More than that, it is about the constitutents of Sept. 11.

Perhaps grasping that “common sense” — a term most recently lifted from Thomas Paine’s famous pamphlet and used ad nauseum by Glenn Beck and other conservatives to contrive a direct lineage with the ideas of the Founding Fathers — is a pretty worn hook to hang his argument on, Lupica pulls out the families of those who died on September 11.  They’re the ones who should decide whether a Muslim community center gets built at Ground Zero, insinuating that the site isn’t our nation’s or our city’s “sacred ground”:  it belongs to the families of those who died.  He writes, “Everything Bloomberg and Barack Obama say about this sounds right.  But if the only constituency that matters here — the ones left behind by the victims of Sept. 11 — think they’re wrong, they are.”

Never mind that the families don’t agree about the community center, and that there’s no consensus about where Ground Zero begins and ends — the proposed site for the center is the former Burlington Coat Factory, well off the four acre footprint of building site — what is “sacred ground”?

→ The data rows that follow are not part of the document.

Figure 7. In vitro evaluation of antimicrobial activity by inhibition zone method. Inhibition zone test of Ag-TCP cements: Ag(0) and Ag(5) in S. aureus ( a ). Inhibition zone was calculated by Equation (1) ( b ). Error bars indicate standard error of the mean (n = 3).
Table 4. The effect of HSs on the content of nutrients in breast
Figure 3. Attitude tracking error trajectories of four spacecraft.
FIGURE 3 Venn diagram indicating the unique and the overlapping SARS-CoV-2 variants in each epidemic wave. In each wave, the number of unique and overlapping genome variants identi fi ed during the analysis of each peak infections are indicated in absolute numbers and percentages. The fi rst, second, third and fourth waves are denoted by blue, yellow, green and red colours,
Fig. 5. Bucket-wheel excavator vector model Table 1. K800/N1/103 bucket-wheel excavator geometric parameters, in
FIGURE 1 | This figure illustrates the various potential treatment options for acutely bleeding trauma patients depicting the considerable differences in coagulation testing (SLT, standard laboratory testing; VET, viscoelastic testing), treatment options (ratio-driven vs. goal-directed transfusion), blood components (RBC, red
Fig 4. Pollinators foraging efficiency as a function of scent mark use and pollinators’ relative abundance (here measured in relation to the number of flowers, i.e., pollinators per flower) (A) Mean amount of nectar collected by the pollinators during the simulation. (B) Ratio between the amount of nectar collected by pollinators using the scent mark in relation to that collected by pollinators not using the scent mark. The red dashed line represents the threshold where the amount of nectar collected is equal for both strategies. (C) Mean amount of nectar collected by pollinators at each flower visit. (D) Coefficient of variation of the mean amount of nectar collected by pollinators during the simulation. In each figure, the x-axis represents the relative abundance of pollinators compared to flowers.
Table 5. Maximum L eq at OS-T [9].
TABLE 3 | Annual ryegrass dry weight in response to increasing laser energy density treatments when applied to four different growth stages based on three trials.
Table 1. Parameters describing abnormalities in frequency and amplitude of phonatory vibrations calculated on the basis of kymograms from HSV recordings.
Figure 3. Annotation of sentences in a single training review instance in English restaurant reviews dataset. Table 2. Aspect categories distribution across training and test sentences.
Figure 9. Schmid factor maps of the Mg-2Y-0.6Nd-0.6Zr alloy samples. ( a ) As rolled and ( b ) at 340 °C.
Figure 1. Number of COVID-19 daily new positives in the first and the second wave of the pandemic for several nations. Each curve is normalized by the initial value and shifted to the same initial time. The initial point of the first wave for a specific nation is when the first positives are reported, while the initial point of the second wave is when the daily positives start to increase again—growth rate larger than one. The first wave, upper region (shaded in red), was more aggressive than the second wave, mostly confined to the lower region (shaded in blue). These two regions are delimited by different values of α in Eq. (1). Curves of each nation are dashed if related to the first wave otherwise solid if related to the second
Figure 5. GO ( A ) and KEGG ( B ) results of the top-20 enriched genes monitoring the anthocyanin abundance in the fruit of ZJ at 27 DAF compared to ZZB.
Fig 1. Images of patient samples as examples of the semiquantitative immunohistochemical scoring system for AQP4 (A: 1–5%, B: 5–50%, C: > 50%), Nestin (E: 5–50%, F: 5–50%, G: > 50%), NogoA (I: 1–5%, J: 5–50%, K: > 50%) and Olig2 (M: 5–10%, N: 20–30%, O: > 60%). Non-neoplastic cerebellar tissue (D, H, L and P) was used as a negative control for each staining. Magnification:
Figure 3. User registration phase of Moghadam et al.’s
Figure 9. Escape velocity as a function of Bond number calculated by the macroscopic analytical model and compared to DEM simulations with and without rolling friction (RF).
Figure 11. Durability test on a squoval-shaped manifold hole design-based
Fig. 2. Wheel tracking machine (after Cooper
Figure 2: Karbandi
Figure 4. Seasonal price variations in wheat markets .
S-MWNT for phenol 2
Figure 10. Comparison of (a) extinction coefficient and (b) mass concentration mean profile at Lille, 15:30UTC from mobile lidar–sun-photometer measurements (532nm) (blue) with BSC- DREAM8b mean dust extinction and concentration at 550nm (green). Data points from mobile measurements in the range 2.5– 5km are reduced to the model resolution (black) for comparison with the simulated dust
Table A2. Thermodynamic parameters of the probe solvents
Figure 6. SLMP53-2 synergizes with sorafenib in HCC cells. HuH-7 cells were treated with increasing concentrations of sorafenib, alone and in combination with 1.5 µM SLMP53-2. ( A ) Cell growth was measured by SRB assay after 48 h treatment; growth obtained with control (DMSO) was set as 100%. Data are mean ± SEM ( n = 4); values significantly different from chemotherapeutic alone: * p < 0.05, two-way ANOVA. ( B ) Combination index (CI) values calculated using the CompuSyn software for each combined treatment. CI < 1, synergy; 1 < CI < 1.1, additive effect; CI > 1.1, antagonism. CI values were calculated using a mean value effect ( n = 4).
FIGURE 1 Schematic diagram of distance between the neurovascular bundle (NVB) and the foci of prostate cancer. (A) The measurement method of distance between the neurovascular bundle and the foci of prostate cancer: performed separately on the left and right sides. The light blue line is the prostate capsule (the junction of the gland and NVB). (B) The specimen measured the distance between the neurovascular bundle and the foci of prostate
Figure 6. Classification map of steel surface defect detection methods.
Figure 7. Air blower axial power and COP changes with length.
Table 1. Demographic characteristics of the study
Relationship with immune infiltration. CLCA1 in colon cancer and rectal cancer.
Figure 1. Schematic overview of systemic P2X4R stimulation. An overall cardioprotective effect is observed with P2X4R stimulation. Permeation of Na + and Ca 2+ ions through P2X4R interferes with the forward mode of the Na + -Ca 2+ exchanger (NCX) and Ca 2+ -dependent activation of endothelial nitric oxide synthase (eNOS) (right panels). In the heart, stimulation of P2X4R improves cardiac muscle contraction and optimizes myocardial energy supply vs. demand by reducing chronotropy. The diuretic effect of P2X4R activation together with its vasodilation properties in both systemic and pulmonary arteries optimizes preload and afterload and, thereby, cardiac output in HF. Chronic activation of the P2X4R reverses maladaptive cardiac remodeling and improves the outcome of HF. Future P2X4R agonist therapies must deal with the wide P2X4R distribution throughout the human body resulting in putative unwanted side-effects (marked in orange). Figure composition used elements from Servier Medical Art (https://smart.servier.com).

Are the endless blocks of Paris, destroyed in the second World War by Germany’s Big Bertha and bombs, sacred ground?  Is the 80% of Dresden that was leveled at the end of the war?  The city of Hiroshima?  Nagasaki?  The street in Harlem where a man at a block party was shot 21 times last week?  The dangerous bend on a highway where a young girl was killed by a drunk driver?  The New Orleans hospital where terminal patients died during Katrina?  Columbine High School?  The Alfred P. Murrah Building in Oklahoma City?

If these and myriad other locations are not “sacred ground,” why not?  And if they are “sacred ground,” what right do the family members of the deceased have to determine what is built there?